DATA EXCERPTS:
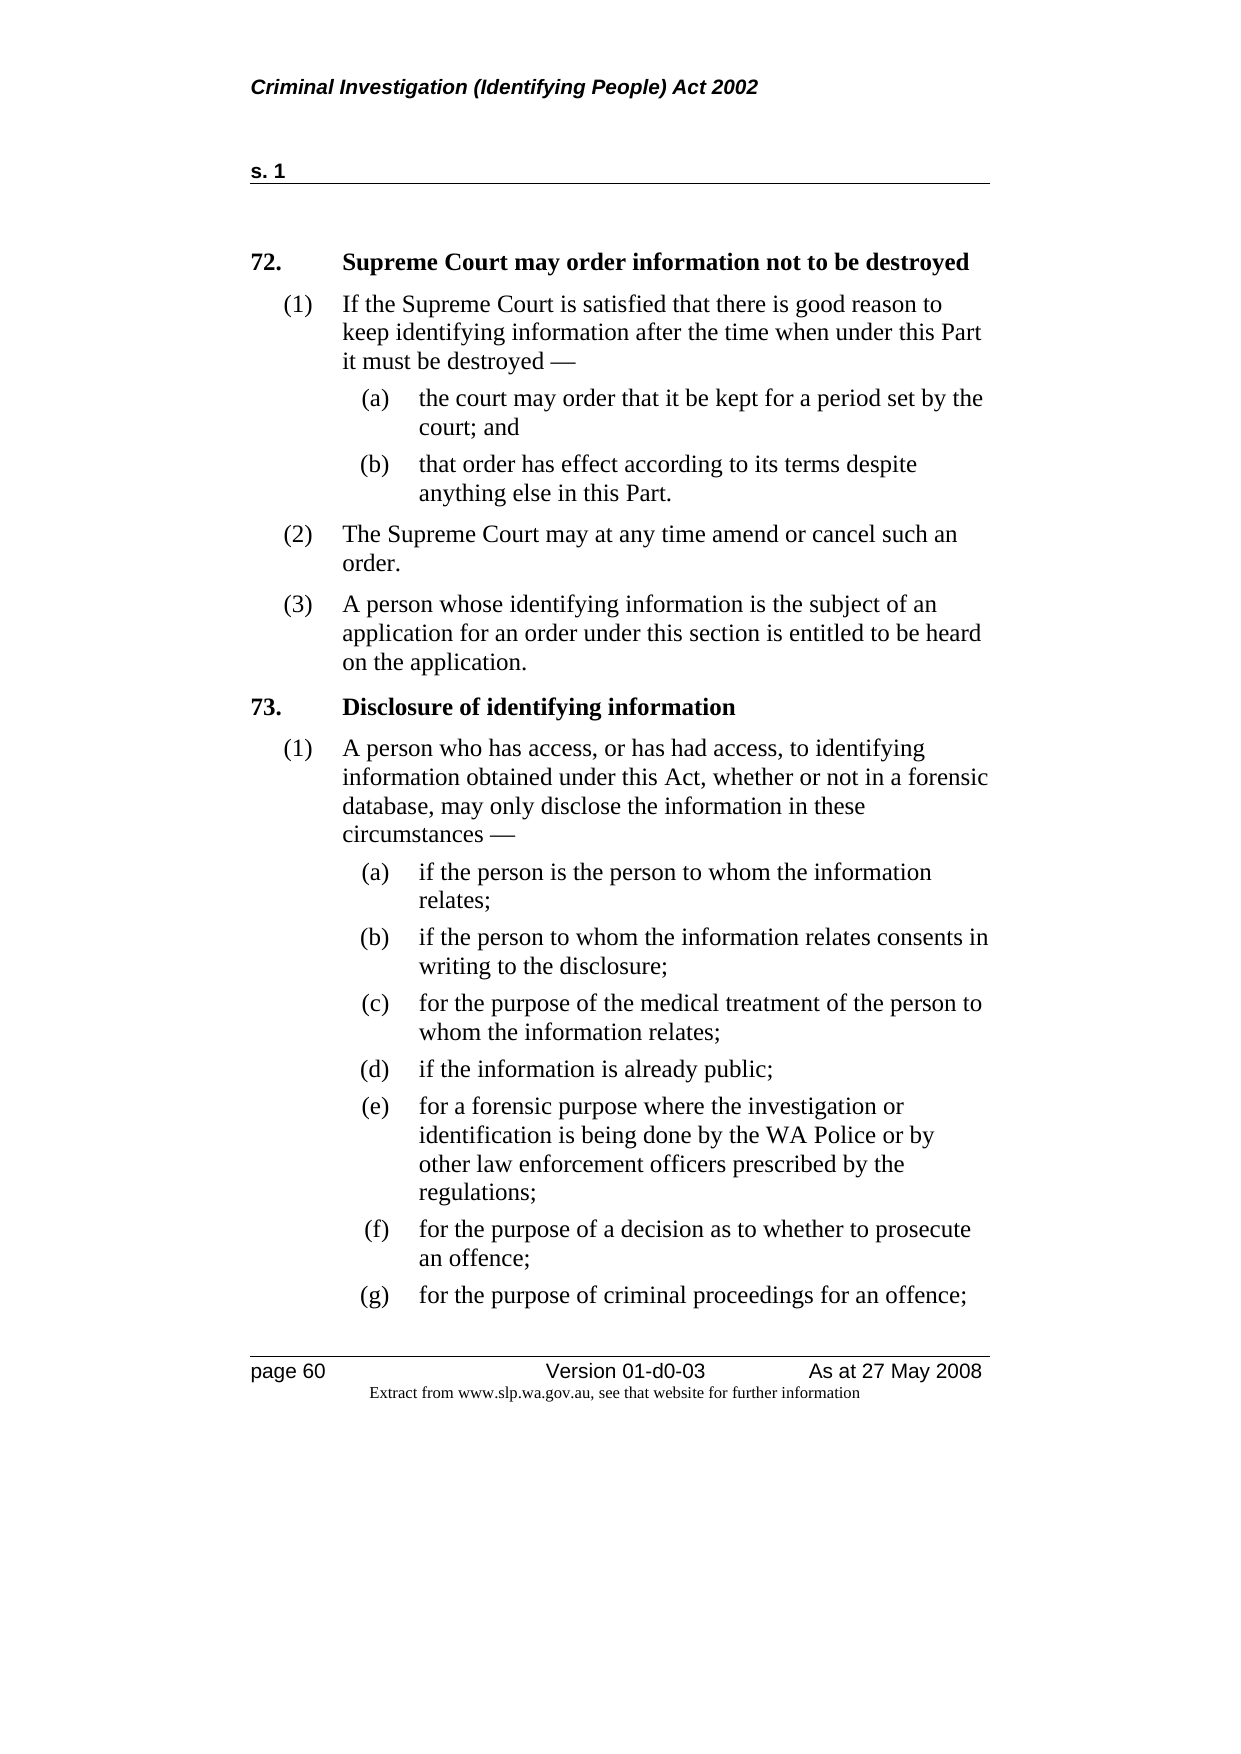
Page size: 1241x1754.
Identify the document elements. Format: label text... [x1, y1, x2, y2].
* * *
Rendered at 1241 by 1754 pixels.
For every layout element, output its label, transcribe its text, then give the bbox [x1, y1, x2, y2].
--
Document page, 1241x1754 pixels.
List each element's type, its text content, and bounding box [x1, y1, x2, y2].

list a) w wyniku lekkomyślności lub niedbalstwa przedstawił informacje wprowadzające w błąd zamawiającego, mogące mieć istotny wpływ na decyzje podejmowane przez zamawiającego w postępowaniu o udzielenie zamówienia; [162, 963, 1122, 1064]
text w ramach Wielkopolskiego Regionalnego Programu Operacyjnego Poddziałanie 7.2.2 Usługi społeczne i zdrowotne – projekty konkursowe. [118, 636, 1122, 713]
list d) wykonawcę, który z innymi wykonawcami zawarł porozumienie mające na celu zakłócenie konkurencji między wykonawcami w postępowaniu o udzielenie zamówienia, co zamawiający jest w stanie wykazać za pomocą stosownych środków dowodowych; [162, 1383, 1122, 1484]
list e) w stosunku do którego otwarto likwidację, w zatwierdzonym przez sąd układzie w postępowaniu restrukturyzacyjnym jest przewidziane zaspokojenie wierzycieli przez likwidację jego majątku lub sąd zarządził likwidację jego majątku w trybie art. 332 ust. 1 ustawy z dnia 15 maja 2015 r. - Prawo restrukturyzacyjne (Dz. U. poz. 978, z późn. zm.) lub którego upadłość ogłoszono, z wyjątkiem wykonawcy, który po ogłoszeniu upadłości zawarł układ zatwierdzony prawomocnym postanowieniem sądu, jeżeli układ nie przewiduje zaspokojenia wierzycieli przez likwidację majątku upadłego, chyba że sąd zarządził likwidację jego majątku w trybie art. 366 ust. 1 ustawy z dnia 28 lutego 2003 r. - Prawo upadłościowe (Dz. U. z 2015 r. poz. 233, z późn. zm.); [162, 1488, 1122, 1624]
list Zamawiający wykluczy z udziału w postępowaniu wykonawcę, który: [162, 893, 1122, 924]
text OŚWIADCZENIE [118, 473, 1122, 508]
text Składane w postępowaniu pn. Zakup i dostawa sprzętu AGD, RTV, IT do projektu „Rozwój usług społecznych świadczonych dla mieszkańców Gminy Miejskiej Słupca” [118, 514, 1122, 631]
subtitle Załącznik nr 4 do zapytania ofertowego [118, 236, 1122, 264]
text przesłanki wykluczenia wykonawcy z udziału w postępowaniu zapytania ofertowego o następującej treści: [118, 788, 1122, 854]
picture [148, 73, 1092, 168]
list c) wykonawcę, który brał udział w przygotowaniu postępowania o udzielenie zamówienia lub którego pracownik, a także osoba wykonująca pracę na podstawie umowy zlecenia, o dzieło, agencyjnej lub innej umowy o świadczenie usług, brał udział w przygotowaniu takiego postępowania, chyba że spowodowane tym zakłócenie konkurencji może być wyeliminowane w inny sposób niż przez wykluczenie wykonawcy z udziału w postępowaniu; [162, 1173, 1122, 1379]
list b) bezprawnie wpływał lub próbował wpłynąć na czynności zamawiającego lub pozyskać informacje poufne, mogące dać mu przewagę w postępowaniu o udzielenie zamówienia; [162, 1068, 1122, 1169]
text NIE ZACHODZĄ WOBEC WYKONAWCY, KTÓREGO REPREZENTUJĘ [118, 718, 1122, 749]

TASK TO CARRY OUT:
Please state how many lines in the listing contain the string "label", and give nothing besides that number.

RESULT:
2